Formula One world champion Kimi Raikkonen can chalk up his third win of the season on Sunday and shatter Ferrari team-mate Felipe Massa's dream of a Turkish Grand Prix hat-trick. Brazilian Massa has won from pole position in Istanbul for the past two...

Formula One world champion Kimi Raikkonen can chalk up his third win of the season on Sunday and shatter Ferrari team-mate Felipe Massa's dream of a Turkish Grand Prix hat-trick.

Brazilian Massa has won from pole position in Istanbul for the past two years but Raikkonen, winner with McLaren in the inaugural Turkish Grand Prix of 2005, has the momentum.

The Finn is nine points clear of McLaren's Lewis Hamilton after four races including the most recent in Spain that saw him dominate from pole position.

"Barcelona was a perfect weekend for me and the team," Raikkonen said on the Ferrari website ( www.ferrari.com ).

"Now we want to keep that rhythm and we will push very hard.

"The pole position helped a lot and it seems that starting ahead of everybody else is a necessary condition for winning the race in Istanbul, too," he added.

"I won't change my approach.
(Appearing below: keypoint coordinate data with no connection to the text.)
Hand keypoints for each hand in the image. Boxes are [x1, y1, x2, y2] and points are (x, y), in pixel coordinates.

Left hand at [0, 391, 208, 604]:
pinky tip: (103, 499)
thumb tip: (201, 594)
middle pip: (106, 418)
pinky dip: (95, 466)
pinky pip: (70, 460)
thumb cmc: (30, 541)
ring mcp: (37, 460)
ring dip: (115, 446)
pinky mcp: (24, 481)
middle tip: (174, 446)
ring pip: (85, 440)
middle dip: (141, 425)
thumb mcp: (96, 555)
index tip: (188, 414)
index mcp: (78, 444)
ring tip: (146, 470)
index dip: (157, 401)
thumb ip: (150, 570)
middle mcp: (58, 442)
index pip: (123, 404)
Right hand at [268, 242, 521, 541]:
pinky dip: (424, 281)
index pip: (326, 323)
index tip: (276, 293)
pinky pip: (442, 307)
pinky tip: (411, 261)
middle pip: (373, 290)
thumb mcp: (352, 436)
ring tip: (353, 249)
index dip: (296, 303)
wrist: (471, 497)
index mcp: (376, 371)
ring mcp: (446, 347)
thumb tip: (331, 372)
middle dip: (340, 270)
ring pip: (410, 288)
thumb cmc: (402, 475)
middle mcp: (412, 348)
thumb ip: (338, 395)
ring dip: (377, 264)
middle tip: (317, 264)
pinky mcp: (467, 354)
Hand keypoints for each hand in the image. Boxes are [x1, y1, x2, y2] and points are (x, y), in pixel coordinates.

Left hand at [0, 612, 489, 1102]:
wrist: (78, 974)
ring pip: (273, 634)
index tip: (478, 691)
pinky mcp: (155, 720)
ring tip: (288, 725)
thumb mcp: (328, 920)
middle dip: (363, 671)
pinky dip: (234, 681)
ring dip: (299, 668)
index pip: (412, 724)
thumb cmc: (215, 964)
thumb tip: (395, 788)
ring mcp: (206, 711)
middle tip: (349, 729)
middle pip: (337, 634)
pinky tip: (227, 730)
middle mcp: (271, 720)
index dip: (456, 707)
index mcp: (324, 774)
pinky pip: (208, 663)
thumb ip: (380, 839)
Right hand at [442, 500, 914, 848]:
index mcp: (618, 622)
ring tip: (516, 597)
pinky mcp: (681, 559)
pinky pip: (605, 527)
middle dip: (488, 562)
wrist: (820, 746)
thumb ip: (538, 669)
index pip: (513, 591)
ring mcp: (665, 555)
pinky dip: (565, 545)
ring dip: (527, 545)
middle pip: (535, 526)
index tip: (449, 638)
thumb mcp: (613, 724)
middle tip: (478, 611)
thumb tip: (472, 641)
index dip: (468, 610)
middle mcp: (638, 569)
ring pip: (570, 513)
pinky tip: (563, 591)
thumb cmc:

It's too early to think about anything else than a victory."

Massa, the winner in Bahrain, is 11 points adrift of Raikkonen and one behind third-placed Pole Robert Kubica for BMW Sauber.

Ferrari remain the clear favourites however, something acknowledged by their McLaren rivals: "We didn't really shine here in the past, and also this time we are not the current benchmark," said Mercedes motorsport vice-president Norbert Haug in a team preview.

"The team wants to score as many points as possible, but after three consecutive wins Ferrari obviously arrive here as the favourites."

Hamilton wants to do better than last year, when he finished fifth in a race held in August when conditions were hotter.

His McLaren team-mate, Finland's Heikki Kovalainen, has been passed fit to race at the Turkish Grand Prix.

Kovalainen was knocked unconscious and taken to hospital suffering from concussion after crashing in the Spanish Grand Prix on April 27.

McLaren said yesterday the governing International Automobile Federation had given him the all-clear for Sunday's race after a mandatory medical.

Even if McLaren and Ferrari again dominate at Istanbul Park, the grid will look different after the struggling Honda-backed Super Aguri team withdrew from the world championship on Tuesday because of financial difficulties.

For the first time since 2005 there will be just 10 teams, with Japanese Takuma Sato and Britain's Anthony Davidson the absent drivers.

Honda's Brazilian Rubens Barrichello will celebrate a Formula One record with his 257th race start, one more than Italian Riccardo Patrese managed between 1977 and 1993.

"I will feel some sadness of course," Patrese told the autosport.com website. "I was pleased to keep the record but records are there to be beaten. And the only thing I can say is that I congratulate Rubens for doing it."